Get Rich Quick - Holdun

“Nothing so undermines your financial judgement as the sight of your neighbour getting rich.”
– 
JP Morgan

We are all in a rush. A rush to grow up, a rush for that new promotion, a rush to get on the property ladder. Our innate fear of falling behind has led to many of us seeking shortcuts to fast-track all of life’s milestones.

Nowhere is this instinctive human condition more prevalent than in personal finance. Everyone wants to get rich quick.

We are all wired to try and find the easiest route, the path of least resistance.

Every day, thousands of people opt to play the national lotto to be in with a 1 in 10,737,573 chance of winning it big. Not exactly favorable odds, but there are few get-rich schemes more instantaneously gratifying. Hence our never-ending obsession with picking those 6 elusive numbers despite the unlikely probability.

This rush to ‘get rich quick’ can often result in perfectly rational individuals doing very irrational things in a bid to get ahead. Forgoing tried and tested means of building wealth, opting to take a chance on a faint promise of short-term riches instead.

Unfortunately, the boring truth is, in investing, patience is a virtue. What better way to reinforce this point than to regale you with a cautionary tale from the most successful investor of all time.

Everyone knows the investing duo of Warren Buffett and Charlie Munger. With a combined net worth of over $100 billion, they are a force to be reckoned with. But 40 years ago, there was a third member, Rick Guerin. The three made investments together. Then Rick disappeared while Warren and Charlie became the most famous investors of all time.

A few years ago, Buffett was asked, ‘what happened to Rick?’

Buffett explained how Rick was highly leveraged and got hit with margin calls in the 1970s bear market.

 “Charlie and I always knew that we would become incredibly wealthy. We were not in a hurry to get wealthy; we knew it would happen. Rick was just as smart as us, but he was in a hurry.”

Moral of the story: Abandoning your rationality simply because you know a guy who knows a guy who made millions from Tesla and Bitcoin is not the answer. Remember, it’s not always about outsmarting the market; it’s about positioning yourself, so you participate in the rising tides of markets.

Current market correction

Given the level of growth and volatility in markets since the pandemic, it is easy to get caught up in all the skyrocketing returns. I get it; seeing a seemingly endless list of companies double and triple in price will ensure that even the most risk-averse investor wants to get in on the action.

In recent months, the price correction across many of these popular retail names has shown that this may not always be the best option, regardless of how enticing the returns look at the time.

 

Nothing lasts forever

While there are opportunities for exponential returns from these high growth names, the growth story of any stock will never be entirely linear, no matter how enticing the narrative. Any high-growth investment will be littered with dips.

For Tech stocks that have seen mammoth growth in recent times, the endless upward trajectory was unsustainable at current rates and those who assumed a perpetual state of hyper-growth are now beginning to sober up. A lesson learned.

Make A Plan

While these losses can be painful, it highlights the need to stay focused on the core principles of long-term investing.

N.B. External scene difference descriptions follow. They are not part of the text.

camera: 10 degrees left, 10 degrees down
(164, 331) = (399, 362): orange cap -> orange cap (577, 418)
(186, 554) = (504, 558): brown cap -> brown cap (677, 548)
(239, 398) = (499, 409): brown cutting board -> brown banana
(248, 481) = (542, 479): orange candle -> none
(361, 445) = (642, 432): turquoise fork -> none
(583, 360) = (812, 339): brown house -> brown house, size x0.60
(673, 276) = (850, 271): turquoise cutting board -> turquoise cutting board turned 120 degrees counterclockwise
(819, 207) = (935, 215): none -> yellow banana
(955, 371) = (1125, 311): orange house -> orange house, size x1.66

  • Don’t get caught up on short-term moves. Focus on your long-term time horizon.
  • Make sure you have adequate diversification.
  • Be patient: There will be periods where markets fall over 10%, that is a guarantee.
  • Stay committed to the companies you believe in. Conviction is everything.
  • Be an opportunist: Use market corrections to build out positions in your favourite stocks.

My Advice
Don’t rush it, don’t force it. While it’s easy to get drawn in by the high-flying outliers and your neighbour’s new Merc, staying focused on your long-term wealth goals instead of gambling the mortgage on ”the next big thing” is the preferred approach. Just because you’re not a billionaire yet doesn’t mean your investment plan isn’t working.

As always, stay diversified and stay focused on the long term.